Finova's fraud operations team was manually reviewing flagged transactions using a brittle internal tool built in 2019. As transaction volume grew 3× in 18 months, the backlog of unreviewed fraud alerts hit 48 hours — meaning real fraud was being caught too late, and legitimate transactions were being declined while customers waited. The tool surfaced alerts in chronological order with no risk scoring, no case history, and no bulk actions.
Analysts spent the first 2 minutes of every case hunting for context scattered across four tabs: transaction history, device fingerprint, account age, and prior flags. The tool showed alerts in FIFO order regardless of risk score, so high-risk fraud was often reviewed after low-risk noise. 78% of analysts said they had a mental "pattern" they checked every time — but the tool didn't support it. We also discovered that 60% of false positives came from a single category: first-purchase, high-value orders from new accounts in the EU — a segment that had tripled as we expanded.
We redesigned the review queue around the analyst's mental model rather than the database's record structure. The new queue surfaces cases ranked by a composite risk score (ML model + rule-based signals), consolidates the four context tabs into a single card with progressive disclosure, and adds one-click bulk actions for common patterns. We shipped in three phases: risk-ranked queue first (lowest eng effort, highest impact), then the consolidated case card, then bulk actions.
The biggest debate was whether to build a fully automated decision engine or improve the human review flow. I pushed for the human-in-the-loop approach for two reasons: (1) our ML model had only 78% precision at the time — not good enough to automate high-stakes declines, and (2) analysts' domain knowledge was genuinely catching edge cases the model missed. We agreed to improve tooling now and revisit automation in 6 months once precision improved. The second decision was the ranking algorithm: engineering wanted a pure ML score, but compliance required at least one hard rule (flag any transaction > $5k for human review). We built a hybrid: ML score with compliance overrides surfaced visually so analysts understood why a case was elevated.
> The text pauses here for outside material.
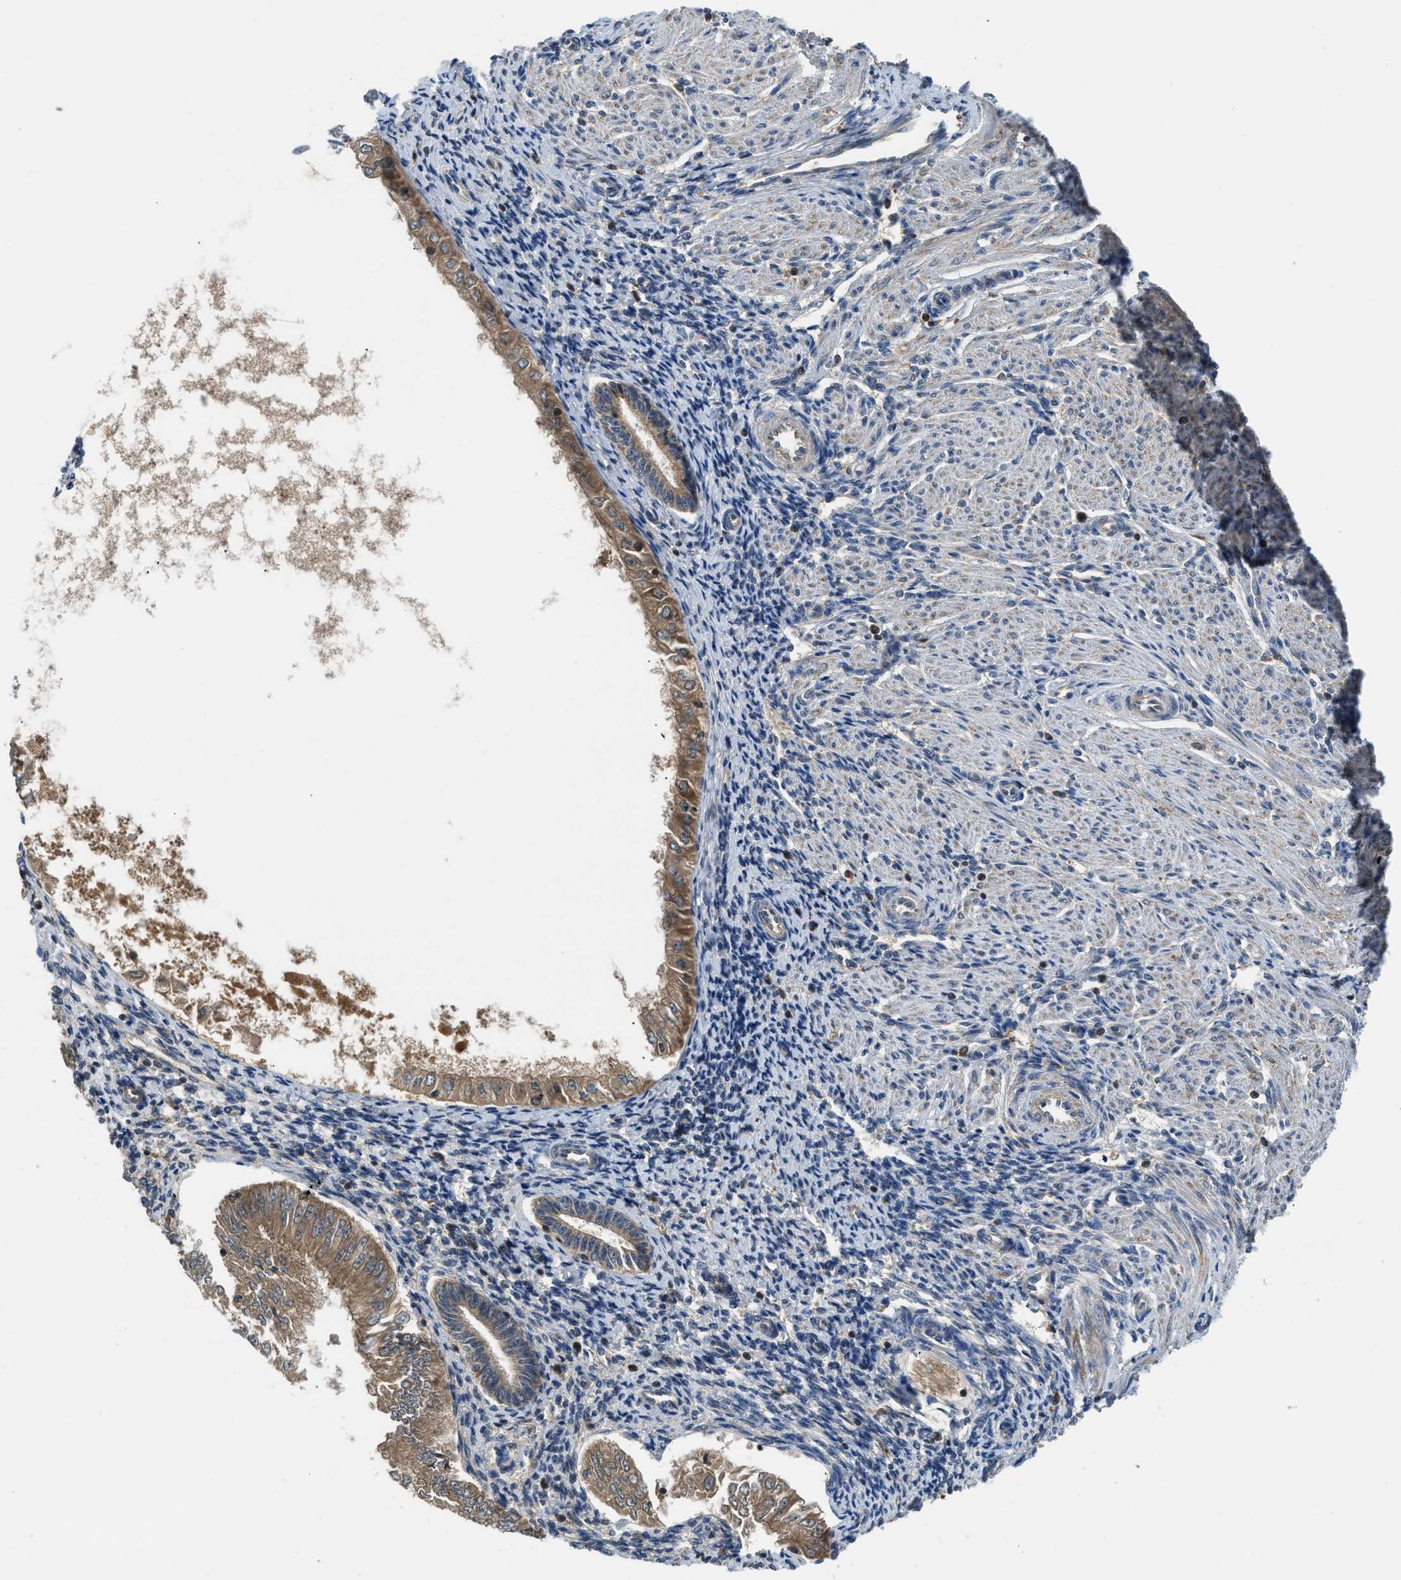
{"staining": {"intensity": "moderate", "quantity": ">75%", "location": "cytoplasmic/membranous"}, "tissue": "endometrial cancer", "cell_type": "Tumor cells", "image_type": "cancer", "snomed": [{"axis": "morphology", "description": "Normal tissue, NOS"}, {"axis": "morphology", "description": "Adenocarcinoma, NOS"}, {"axis": "topography", "description": "Endometrium"}], "caption": "Adenocarcinoma (endometrial) was stained to show a protein in brown. There is medium levels of moderate cytoplasmic/membranous staining in about >75% of tumor cells.", "gene": "PAFAH2", "patient": {"sex": "female", "age": 53}}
The biggest challenge was the 6-week data migration from the legacy tool. Our fraud data was spread across three systems with inconsistent IDs. We hit a 3-week delay when we discovered that ~8% of historical cases had duplicate entries, which would have corrupted the ML training data. We fixed it by adding a deduplication step to the pipeline — but it pushed the launch by a sprint.
I underestimated how much analysts relied on muscle memory with the old tool. Even though the new interface was objectively better, we saw a 2-week productivity dip after launch as people adjusted. I'd budget a longer hands-on training period next time and consider a gradual rollout (opt-in for the first cohort) rather than a hard cutover. I'd also involve the Compliance team 2 sprints earlier — their sign-off on the ranking algorithm added a week at the end.